Besides potentially guiding social feedback processing, attachment-derived IWMs could also affect other kinds of neural processes related to social competence, particularly mental representations of the self and others. Greater overlap in self–other representations, defined as inclusion of the characteristics of others into one’s self-concept, may occur more frequently in close compared to nonclose relationships (Aron & Fraley, 1999). Some research indicates that the degree of self–other overlap has implications for a number of attachment-related processes, including empathy for close others and the fostering of social bonds (Beckes, Coan, & Hasselmo, 2013; Cheng, Chen, Lin, Chou, & Decety, 2010; Galinsky, Ku, & Wang, 2005)—both of which are important aspects of social competence. Furthermore, it was shown that attachment insecurities may affect the representation of self–other similarity, with attachment anxiety leading to overestimation, but attachment avoidance to underestimation of self–other similarity (Mikulincer, Orbach, & Iavnieli, 1998). However, social neuroscience research on the putative neural substrates of self- and other-representation in association with attachment-derived IWMs has been rare. Debbané et al. (2017) used fMRI in adolescents ages 12 to 19 years while they attributed positive and negative adjectives to themselves and a close other (best same-sex friend) and found an association between increased scores on attachment anxiety and activity during both self- and other-representation in several brain areas related to emotion perception and regulation, mentalizing, and memory. Yet no study has directly considered attachment in relation to neural substrates of overlapping self-representations and other-representations in children.

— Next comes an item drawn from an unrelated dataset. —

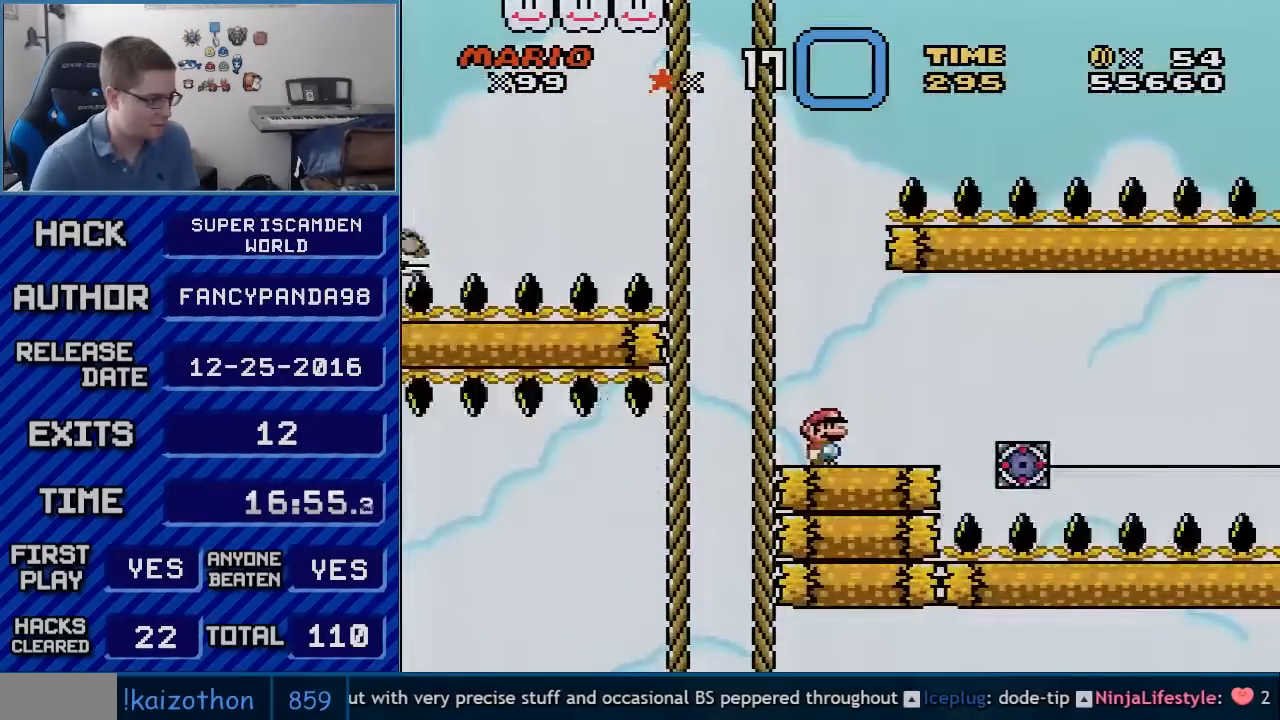
{"buttons": ["X", "DPAD_RIGHT"], "events": [[83, "DPAD_RIGHT", "down"], [417, "A", "down"], [483, "A", "up"]]}
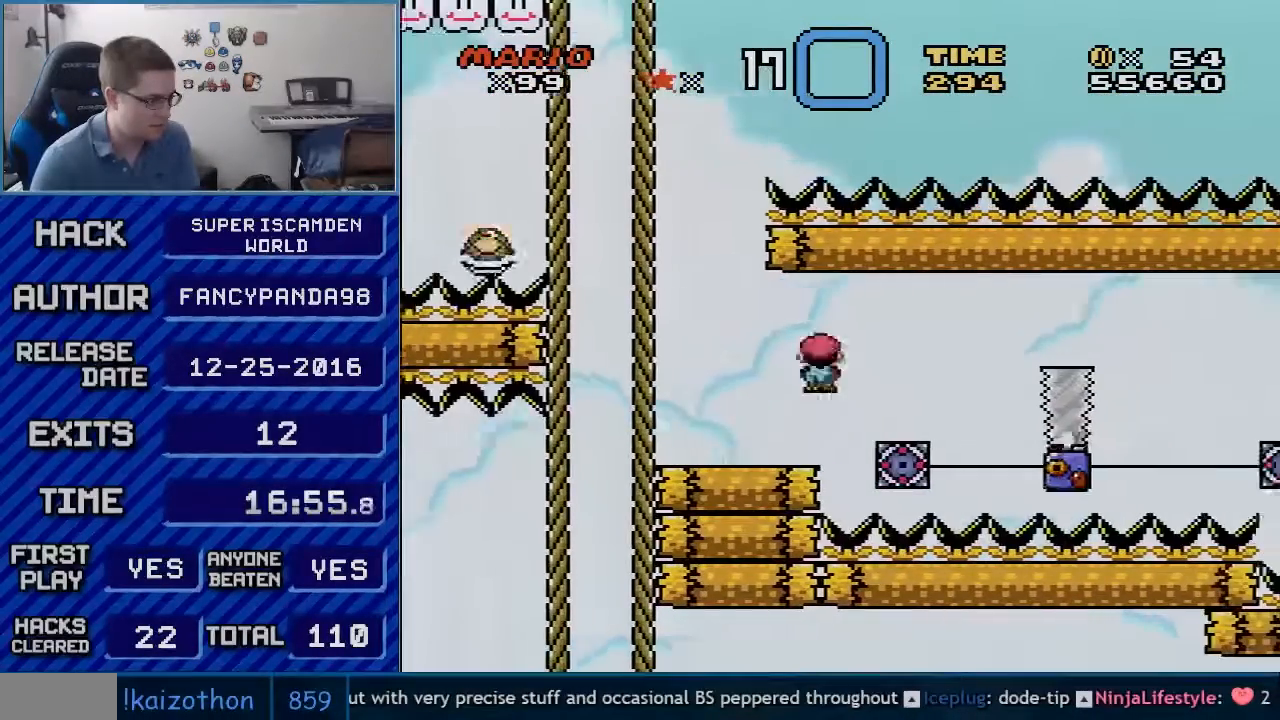
{"buttons": ["A", "X", "DPAD_RIGHT"], "events": [[117, "A", "down"], [233, "A", "up"], [267, "DPAD_RIGHT", "up"], [267, "DPAD_UP", "down"], [300, "DPAD_LEFT", "down"], [300, "DPAD_UP", "up"], [317, "A", "down"], [383, "DPAD_LEFT", "up"], [383, "DPAD_RIGHT", "down"]]}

Another experimental task that has been used in neuroimaging research to investigate self- and other-representation is based on self–other recognition or distinguishing between images of one’s own face and the face of another person (for a review, see van Veluw & Chance, 2014). More specifically, one can employ an experimental design where different faces are digitally morphed into each other (Harris, Young, & Andrews, 2012; Natu et al., 2016; Uddin et al., 2008). We aimed to build on this research by implementing a specific version of the self–other recognition task by morphing the child participant’s face into the face of his or her mother (versus an unknown female adult) to assess attachment-based differences in the neural correlates of self–other recognition.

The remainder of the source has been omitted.